- **LISTED ENTRIES**
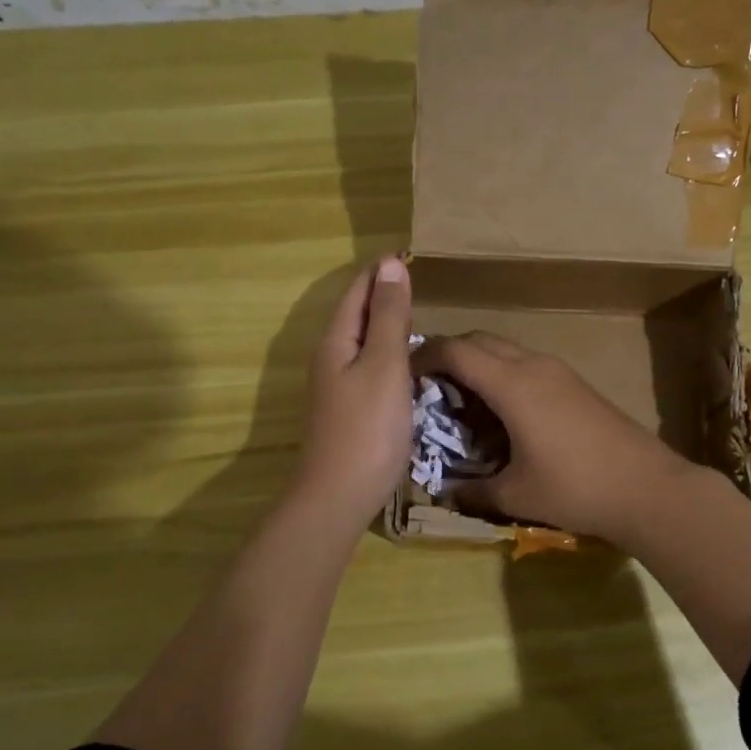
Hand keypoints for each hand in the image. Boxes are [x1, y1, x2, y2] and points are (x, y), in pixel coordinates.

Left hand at [293, 257, 414, 530]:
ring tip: (418, 313)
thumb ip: (389, 316)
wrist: (339, 495)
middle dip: (383, 292)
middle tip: (420, 279)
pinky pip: (368, 364)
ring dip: (385, 321)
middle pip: (356, 312)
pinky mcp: (348, 408)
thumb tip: (391, 264)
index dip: (382, 270)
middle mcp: (330, 357)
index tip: (411, 253)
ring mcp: (336, 385)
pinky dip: (387, 351)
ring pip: (362, 340)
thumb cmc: (367, 427)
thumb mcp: (384, 364)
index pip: (358, 290)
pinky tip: (407, 361)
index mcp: (336, 340)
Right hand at [411, 332, 696, 542]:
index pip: (456, 351)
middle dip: (449, 355)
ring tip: (462, 401)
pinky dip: (503, 374)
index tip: (403, 373)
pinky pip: (526, 364)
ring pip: (505, 350)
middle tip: (429, 387)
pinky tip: (502, 412)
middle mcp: (533, 365)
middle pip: (480, 340)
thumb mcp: (515, 495)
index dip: (424, 356)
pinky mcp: (575, 383)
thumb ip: (472, 491)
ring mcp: (558, 371)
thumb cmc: (575, 488)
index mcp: (512, 384)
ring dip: (478, 363)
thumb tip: (444, 492)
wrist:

- **TASK DESCRIPTION**
Every line where "middle" appears must be returned from the listing above.

- **EXERCISE SOLUTION**
middle dip: (383, 292)
middle tip: (420, 279)
middle pip: (356, 312)
middle mcp: (330, 357)
middle dip: (449, 355)
middle tip: (429, 387)
middle mcp: (533, 365)
middle pip: (480, 340)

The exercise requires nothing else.